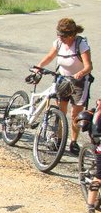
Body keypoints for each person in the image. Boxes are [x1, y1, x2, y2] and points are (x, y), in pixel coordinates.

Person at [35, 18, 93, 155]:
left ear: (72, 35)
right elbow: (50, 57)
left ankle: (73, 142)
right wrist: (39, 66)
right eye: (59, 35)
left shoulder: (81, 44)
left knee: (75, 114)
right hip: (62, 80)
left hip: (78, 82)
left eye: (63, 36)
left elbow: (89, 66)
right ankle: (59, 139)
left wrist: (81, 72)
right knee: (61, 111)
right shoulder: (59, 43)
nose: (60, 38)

...

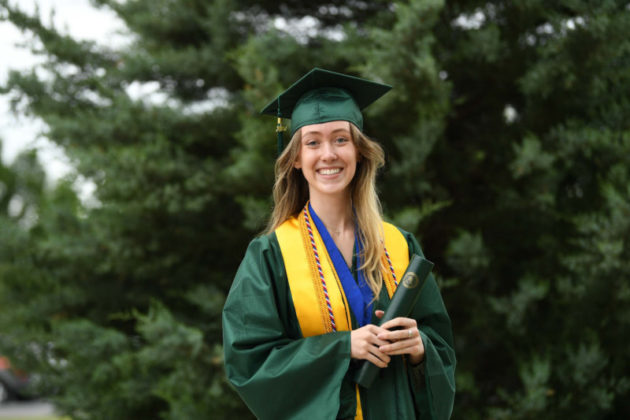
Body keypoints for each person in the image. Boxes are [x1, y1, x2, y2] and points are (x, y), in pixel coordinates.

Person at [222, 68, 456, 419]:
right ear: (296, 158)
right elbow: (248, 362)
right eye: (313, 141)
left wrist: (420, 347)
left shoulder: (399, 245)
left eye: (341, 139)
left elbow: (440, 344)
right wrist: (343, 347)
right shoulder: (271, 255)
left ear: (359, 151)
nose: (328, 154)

* * *

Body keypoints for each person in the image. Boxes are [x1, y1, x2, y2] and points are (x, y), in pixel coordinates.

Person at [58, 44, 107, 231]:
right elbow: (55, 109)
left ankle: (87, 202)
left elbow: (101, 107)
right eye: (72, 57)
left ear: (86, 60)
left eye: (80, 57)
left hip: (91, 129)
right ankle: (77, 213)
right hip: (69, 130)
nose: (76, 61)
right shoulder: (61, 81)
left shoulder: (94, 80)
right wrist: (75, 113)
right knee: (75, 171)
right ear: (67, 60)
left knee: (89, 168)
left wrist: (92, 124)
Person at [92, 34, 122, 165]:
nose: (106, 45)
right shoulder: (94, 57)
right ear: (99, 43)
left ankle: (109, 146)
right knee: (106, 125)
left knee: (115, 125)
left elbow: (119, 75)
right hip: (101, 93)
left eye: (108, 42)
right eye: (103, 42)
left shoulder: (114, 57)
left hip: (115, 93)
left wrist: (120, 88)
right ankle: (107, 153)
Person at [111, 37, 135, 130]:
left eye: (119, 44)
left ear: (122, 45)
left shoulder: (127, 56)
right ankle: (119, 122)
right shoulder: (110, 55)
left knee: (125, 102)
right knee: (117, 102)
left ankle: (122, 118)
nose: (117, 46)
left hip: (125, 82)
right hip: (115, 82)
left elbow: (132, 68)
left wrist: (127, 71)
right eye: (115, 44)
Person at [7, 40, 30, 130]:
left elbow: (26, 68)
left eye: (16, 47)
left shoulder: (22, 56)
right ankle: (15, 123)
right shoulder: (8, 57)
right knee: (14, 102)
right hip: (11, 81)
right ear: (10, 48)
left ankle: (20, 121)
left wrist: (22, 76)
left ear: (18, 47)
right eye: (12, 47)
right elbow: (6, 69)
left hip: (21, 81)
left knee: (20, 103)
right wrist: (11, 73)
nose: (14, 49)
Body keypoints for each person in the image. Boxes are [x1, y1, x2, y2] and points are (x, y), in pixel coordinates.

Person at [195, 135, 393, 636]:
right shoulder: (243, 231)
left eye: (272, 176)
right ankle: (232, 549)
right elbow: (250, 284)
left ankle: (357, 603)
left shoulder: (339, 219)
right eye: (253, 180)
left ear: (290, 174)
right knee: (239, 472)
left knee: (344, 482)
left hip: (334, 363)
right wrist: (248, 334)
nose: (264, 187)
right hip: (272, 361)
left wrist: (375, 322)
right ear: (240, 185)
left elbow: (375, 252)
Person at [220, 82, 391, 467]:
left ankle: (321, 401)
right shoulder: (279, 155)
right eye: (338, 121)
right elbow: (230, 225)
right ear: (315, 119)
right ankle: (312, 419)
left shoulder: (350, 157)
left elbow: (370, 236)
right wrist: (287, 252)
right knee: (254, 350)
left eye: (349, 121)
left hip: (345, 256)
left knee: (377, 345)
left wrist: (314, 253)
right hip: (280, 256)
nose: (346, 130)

WHAT IS EXPECTED:
Among the entries above, copy exactly only the lines starting with the one containing "left wrist: (22, 76)" and going through the one containing "left elbow: (375, 252)", both ends included.

THE COMPLETED TASK:
left wrist: (22, 76)
left ear: (18, 47)
right eye: (12, 47)
right elbow: (6, 69)
left hip: (21, 81)
left knee: (20, 103)
right wrist: (11, 73)
nose: (14, 49)
Body keypoints for each person in the image. Boxes are [x1, y1, x2, y2] and points are (x, y), in pixel coordinates.

Person at [195, 135, 393, 636]:
right shoulder: (243, 231)
left eye: (272, 176)
right ankle: (232, 549)
right elbow: (250, 284)
left ankle: (357, 603)
left shoulder: (339, 219)
right eye: (253, 180)
left ear: (290, 174)
right knee: (239, 472)
left knee: (344, 482)
left hip: (334, 363)
right wrist: (248, 334)
nose: (264, 187)
right hip: (272, 361)
left wrist: (375, 322)
right ear: (240, 185)
left elbow: (375, 252)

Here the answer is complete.